**INSTRUCTIONS FOR THE TASK:** Put the records below into a Markdown table with the columns "No." and "Line", one numbered row per line, leaving out any blank lines.

** Opening DATA FOR REVIEW block **

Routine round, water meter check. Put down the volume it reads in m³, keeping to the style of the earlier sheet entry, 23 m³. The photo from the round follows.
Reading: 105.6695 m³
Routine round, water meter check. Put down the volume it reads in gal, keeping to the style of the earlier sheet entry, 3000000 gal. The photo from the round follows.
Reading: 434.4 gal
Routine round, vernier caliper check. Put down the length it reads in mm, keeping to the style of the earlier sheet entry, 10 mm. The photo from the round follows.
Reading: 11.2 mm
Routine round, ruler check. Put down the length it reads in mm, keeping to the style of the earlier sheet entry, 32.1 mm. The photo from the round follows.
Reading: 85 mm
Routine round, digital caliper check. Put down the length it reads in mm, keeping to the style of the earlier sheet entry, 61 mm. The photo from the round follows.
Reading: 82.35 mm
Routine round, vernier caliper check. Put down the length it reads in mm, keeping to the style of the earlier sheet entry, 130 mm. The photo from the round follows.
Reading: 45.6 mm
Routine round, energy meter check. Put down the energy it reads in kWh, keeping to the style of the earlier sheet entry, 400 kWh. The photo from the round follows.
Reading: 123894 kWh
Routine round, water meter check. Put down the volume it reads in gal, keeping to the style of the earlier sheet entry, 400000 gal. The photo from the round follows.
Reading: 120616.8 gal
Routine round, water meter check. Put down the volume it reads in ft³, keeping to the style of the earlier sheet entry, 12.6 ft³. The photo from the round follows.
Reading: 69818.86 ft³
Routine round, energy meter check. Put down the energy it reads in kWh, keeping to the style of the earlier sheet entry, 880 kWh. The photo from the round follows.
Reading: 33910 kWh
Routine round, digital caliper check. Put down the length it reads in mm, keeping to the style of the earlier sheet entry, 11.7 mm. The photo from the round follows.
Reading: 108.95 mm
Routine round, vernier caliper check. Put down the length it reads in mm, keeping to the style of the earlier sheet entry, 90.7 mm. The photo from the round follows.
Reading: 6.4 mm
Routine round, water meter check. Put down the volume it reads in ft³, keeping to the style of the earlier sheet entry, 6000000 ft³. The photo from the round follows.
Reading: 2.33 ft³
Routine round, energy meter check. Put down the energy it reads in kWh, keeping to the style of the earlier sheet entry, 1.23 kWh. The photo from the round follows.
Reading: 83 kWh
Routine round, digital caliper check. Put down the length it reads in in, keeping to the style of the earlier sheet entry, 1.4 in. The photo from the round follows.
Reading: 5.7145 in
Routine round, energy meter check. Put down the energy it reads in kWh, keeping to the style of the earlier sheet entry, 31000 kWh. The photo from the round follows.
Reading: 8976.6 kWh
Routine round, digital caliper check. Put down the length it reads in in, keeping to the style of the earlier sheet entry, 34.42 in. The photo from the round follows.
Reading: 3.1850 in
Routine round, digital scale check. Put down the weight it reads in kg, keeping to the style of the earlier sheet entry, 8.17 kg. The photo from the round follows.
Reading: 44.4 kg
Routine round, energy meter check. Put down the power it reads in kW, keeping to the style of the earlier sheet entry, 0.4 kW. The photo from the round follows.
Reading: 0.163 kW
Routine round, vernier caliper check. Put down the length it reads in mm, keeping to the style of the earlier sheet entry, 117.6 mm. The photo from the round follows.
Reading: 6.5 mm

** Closing DATA FOR REVIEW block **

**EXERCISE OUTPUT:**
| No. | Line |
|---|---|
| 1 | Routine round, water meter check. Put down the volume it reads in m³, keeping to the style of the earlier sheet entry, 23 m³. The photo from the round follows. |
| 2 | Reading: 105.6695 m³ |
| 3 | Routine round, water meter check. Put down the volume it reads in gal, keeping to the style of the earlier sheet entry, 3000000 gal. The photo from the round follows. |
| 4 | Reading: 434.4 gal |
| 5 | Routine round, vernier caliper check. Put down the length it reads in mm, keeping to the style of the earlier sheet entry, 10 mm. The photo from the round follows. |
| 6 | Reading: 11.2 mm |
| 7 | Routine round, ruler check. Put down the length it reads in mm, keeping to the style of the earlier sheet entry, 32.1 mm. The photo from the round follows. |
| 8 | Reading: 85 mm |
| 9 | Routine round, digital caliper check. Put down the length it reads in mm, keeping to the style of the earlier sheet entry, 61 mm. The photo from the round follows. |
| 10 | Reading: 82.35 mm |
| 11 | Routine round, vernier caliper check. Put down the length it reads in mm, keeping to the style of the earlier sheet entry, 130 mm. The photo from the round follows. |
| 12 | Reading: 45.6 mm |
| 13 | Routine round, energy meter check. Put down the energy it reads in kWh, keeping to the style of the earlier sheet entry, 400 kWh. The photo from the round follows. |
| 14 | Reading: 123894 kWh |
| 15 | Routine round, water meter check. Put down the volume it reads in gal, keeping to the style of the earlier sheet entry, 400000 gal. The photo from the round follows. |
| 16 | Reading: 120616.8 gal |
| 17 | Routine round, water meter check. Put down the volume it reads in ft³, keeping to the style of the earlier sheet entry, 12.6 ft³. The photo from the round follows. |
| 18 | Reading: 69818.86 ft³ |
| 19 | Routine round, energy meter check. Put down the energy it reads in kWh, keeping to the style of the earlier sheet entry, 880 kWh. The photo from the round follows. |
| 20 | Reading: 33910 kWh |
| 21 | Routine round, digital caliper check. Put down the length it reads in mm, keeping to the style of the earlier sheet entry, 11.7 mm. The photo from the round follows. |
| 22 | Reading: 108.95 mm |
| 23 | Routine round, vernier caliper check. Put down the length it reads in mm, keeping to the style of the earlier sheet entry, 90.7 mm. The photo from the round follows. |
| 24 | Reading: 6.4 mm |
| 25 | Routine round, water meter check. Put down the volume it reads in ft³, keeping to the style of the earlier sheet entry, 6000000 ft³. The photo from the round follows. |
| 26 | Reading: 2.33 ft³ |
| 27 | Routine round, energy meter check. Put down the energy it reads in kWh, keeping to the style of the earlier sheet entry, 1.23 kWh. The photo from the round follows. |
| 28 | Reading: 83 kWh |
| 29 | Routine round, digital caliper check. Put down the length it reads in in, keeping to the style of the earlier sheet entry, 1.4 in. The photo from the round follows. |
| 30 | Reading: 5.7145 in |
| 31 | Routine round, energy meter check. Put down the energy it reads in kWh, keeping to the style of the earlier sheet entry, 31000 kWh. The photo from the round follows. |
| 32 | Reading: 8976.6 kWh |
| 33 | Routine round, digital caliper check. Put down the length it reads in in, keeping to the style of the earlier sheet entry, 34.42 in. The photo from the round follows. |
| 34 | Reading: 3.1850 in |
| 35 | Routine round, digital scale check. Put down the weight it reads in kg, keeping to the style of the earlier sheet entry, 8.17 kg. The photo from the round follows. |
| 36 | Reading: 44.4 kg |
| 37 | Routine round, energy meter check. Put down the power it reads in kW, keeping to the style of the earlier sheet entry, 0.4 kW. The photo from the round follows. |
| 38 | Reading: 0.163 kW |
| 39 | Routine round, vernier caliper check. Put down the length it reads in mm, keeping to the style of the earlier sheet entry, 117.6 mm. The photo from the round follows. |
| 40 | Reading: 6.5 mm |